И вот выяснилось, что наш капитан в своем предсказании ошибся только датой, придвинув событие на день раньше, чем оно произошло, ибо ветер, который поднялся, был не только попутный, но и очень сильный, и как только добрался до наших парусов, погнал нас вокруг острова Уайта, ночью пронес мимо Крайстчерча и Певерал-пойнта, а на следующий день, в субботу, июля 29, пригнал к острову Портленду, знаменитому малыми размерами и восхитительным вкусом своей баранины: бок в четыре фунта считается здесь тяжелым. Мы бы купили целого барашка, но этого капитан не разрешил; надо отдать ему справедливость: какой бы ни дул ветер, он всегда с ним считался, якорь бросал с явной досадой и в этих случаях часа на два терял хорошее расположение духа; хотя зря он так торопился: скоро ветер (возможно, в наказание за его настырность) сыграл с ним скверную шутку – хитренько ускользнул обратно в свою беседку на юго-западе.
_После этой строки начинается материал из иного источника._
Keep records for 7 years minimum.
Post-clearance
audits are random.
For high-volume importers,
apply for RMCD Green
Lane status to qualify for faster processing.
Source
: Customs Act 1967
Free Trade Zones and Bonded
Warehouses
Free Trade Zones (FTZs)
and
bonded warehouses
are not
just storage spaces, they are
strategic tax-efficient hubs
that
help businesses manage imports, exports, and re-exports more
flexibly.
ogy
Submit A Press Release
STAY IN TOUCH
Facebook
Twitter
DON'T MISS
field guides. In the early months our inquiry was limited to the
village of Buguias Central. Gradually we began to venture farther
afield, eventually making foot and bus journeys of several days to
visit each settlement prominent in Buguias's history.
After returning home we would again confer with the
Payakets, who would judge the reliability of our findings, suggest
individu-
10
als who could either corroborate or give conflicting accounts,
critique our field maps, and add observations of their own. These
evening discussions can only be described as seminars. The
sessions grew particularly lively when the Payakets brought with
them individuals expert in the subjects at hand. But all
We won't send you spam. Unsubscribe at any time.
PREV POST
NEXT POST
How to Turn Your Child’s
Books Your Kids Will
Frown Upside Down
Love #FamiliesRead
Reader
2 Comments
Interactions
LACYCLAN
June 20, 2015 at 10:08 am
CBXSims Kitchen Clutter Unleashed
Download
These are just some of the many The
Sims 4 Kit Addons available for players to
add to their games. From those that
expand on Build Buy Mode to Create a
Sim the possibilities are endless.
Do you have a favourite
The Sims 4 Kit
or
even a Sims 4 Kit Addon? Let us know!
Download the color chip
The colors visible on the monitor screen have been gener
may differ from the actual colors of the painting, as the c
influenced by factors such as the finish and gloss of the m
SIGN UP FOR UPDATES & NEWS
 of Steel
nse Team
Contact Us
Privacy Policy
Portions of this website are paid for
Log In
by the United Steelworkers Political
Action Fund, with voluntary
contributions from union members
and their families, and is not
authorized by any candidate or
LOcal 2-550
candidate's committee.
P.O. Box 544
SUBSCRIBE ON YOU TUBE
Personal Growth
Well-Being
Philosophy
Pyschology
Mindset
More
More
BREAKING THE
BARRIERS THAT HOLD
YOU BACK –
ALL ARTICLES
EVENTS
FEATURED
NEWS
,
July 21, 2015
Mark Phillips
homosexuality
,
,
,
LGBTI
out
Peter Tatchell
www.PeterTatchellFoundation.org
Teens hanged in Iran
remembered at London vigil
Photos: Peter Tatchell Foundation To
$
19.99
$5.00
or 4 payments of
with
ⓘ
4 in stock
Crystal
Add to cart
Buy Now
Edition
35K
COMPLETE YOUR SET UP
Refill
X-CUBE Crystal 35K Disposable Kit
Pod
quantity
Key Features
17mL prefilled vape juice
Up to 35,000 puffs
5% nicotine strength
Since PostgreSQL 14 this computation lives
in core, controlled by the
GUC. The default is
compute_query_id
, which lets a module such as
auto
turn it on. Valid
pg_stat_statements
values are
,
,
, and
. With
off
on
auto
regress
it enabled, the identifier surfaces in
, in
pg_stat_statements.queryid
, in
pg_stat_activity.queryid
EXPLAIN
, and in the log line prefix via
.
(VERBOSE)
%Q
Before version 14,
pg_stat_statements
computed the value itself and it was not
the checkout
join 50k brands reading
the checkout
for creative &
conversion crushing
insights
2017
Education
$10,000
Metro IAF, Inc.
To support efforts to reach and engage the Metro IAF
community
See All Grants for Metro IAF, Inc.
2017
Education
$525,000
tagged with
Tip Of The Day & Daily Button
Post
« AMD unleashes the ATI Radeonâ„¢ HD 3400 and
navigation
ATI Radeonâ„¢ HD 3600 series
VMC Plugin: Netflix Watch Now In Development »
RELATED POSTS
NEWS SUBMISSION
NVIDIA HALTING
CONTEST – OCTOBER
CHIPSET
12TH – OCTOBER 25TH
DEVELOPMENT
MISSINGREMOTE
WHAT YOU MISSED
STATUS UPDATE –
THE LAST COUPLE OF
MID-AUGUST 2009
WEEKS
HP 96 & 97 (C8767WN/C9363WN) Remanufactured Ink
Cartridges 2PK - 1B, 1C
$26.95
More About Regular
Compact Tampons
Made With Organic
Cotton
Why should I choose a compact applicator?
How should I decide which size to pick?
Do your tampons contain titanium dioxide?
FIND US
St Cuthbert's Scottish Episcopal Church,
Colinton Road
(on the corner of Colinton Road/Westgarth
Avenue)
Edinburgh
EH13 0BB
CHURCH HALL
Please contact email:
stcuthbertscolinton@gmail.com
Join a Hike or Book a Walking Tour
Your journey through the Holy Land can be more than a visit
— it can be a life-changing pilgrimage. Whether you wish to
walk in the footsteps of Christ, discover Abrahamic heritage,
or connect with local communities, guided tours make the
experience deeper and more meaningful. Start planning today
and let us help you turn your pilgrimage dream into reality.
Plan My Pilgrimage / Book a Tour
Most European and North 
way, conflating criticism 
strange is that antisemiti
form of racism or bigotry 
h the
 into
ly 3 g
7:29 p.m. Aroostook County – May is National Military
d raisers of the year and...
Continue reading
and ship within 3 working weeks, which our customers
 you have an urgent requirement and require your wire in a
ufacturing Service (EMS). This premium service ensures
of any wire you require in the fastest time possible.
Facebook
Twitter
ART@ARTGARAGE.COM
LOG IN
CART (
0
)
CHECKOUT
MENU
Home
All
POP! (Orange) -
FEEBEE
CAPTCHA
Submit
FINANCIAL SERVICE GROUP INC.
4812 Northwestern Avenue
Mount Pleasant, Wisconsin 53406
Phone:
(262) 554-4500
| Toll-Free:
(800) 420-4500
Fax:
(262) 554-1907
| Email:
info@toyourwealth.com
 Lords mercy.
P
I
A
Тут капитан не на шутку разгневался и, объявив ветру войну, принял решение не столь мудрое, сколько смелое: идти вперед назло ему, прямо в зубы. Он объявил, что больше бросать якорь не намерен, пока у него есть еще хоть один лоскут от паруса, и он отошел от берега и так решительно переменил галс, что еще до наступления темноты, хотя и казалось, что вперед он не подвигается, потерял землю из вида. К вечеру, выражаясь его языком, ветер стал свежеть и так рассвежелся, что к десяти часам превратился в настоящий ураган. Капитан, считая, что отошел на безопасное расстояние, опять стал поворачивать к берегу Англии, а ветер, уступив ему всего один пункт, стал дуть с такой силой, что корабль начал делать по восемь узлов и так несся весь тот день и бурную ночь. Я опять был обречен на одиночество, ибо моих женщин опять свалила морская болезнь, а капитан был занят на палубе.
То, что я провел целый день один и не с кем было перекинуться словом, не пошло на пользу моему душевному состоянию, и я еще подпортил его разговором на сон грядущий с капитаном: горькие жалобы на свою судьбу и заверения, что терпения у него больше, чем у Иова, он перемежал частыми обращениями к помощнику (сейчас это был некто Моррисон), у которого каждую четверть часа требовал сведений насчет ветра, целости корабля и прочих навигационных премудростей. Обращения эти были так часты и звучали так озабоченно, что я понял: положение наше опасное, и это сильно встревожило бы человека, либо не испытавшего, что значит умирать, либо не знающего, что значат душевные муки. И дорогие мне жена и дочь должны мне простить, если то, что не казалось мне таким уж страшным для меня самого, не сильно пугало меня, когда я думал и о них; а я не раз думал, что обе они слишком добры, слишком мягки, чтобы можно было спокойно оставить их на попечение чужого человека.